### [Exercise directions]
Output all of the entries below precisely as written.

### [Material for this task]
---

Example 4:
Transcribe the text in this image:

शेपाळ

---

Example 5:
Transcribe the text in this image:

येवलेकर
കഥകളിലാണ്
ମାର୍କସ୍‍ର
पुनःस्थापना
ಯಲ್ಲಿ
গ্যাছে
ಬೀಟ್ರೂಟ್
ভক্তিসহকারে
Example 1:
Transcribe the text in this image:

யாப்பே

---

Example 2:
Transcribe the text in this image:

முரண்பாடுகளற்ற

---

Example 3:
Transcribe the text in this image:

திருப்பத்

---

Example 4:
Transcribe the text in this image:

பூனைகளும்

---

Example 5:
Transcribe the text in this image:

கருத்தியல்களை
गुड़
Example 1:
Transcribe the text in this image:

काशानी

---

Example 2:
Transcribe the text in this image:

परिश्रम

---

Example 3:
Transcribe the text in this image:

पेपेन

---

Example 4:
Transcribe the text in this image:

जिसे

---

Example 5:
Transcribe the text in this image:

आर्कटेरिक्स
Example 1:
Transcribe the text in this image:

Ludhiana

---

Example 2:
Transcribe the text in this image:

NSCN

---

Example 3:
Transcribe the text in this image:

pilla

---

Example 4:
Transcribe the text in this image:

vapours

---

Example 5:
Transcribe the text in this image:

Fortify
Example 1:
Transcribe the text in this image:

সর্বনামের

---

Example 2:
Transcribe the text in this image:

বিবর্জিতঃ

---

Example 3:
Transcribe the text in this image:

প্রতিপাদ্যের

### [Output for this exercise]
---

Example 4:
Transcribe the text in this image:

शेपाळ

---

Example 5:
Transcribe the text in this image:

येवलेकर
കഥകളിലാണ്
ମାର୍କସ୍‍ର
पुनःस्थापना
ಯಲ್ಲಿ
গ্যাছে
ಬೀಟ್ರೂಟ್
ভক্তিসহকারে
Example 1:
Transcribe the text in this image:

யாப்பே

---

Example 2:
Transcribe the text in this image:

முரண்பாடுகளற்ற

---

Example 3:
Transcribe the text in this image:

திருப்பத்

---

Example 4:
Transcribe the text in this image:

பூனைகளும்

---

Example 5:
Transcribe the text in this image:

கருத்தியல்களை
गुड़
Example 1:
Transcribe the text in this image:

काशानी

---

Example 2:
Transcribe the text in this image:

परिश्रम

---

Example 3:
Transcribe the text in this image:

पेपेन

---

Example 4:
Transcribe the text in this image:

जिसे

---

Example 5:
Transcribe the text in this image:

आर्कटेरिक्स
Example 1:
Transcribe the text in this image:

Ludhiana

---

Example 2:
Transcribe the text in this image:

NSCN

---

Example 3:
Transcribe the text in this image:

pilla

---

Example 4:
Transcribe the text in this image:

vapours

---

Example 5:
Transcribe the text in this image:

Fortify
Example 1:
Transcribe the text in this image:

সর্বনামের

---

Example 2:
Transcribe the text in this image:

বিবর্জিতঃ

---

Example 3:
Transcribe the text in this image:

প্রতিপাদ্যের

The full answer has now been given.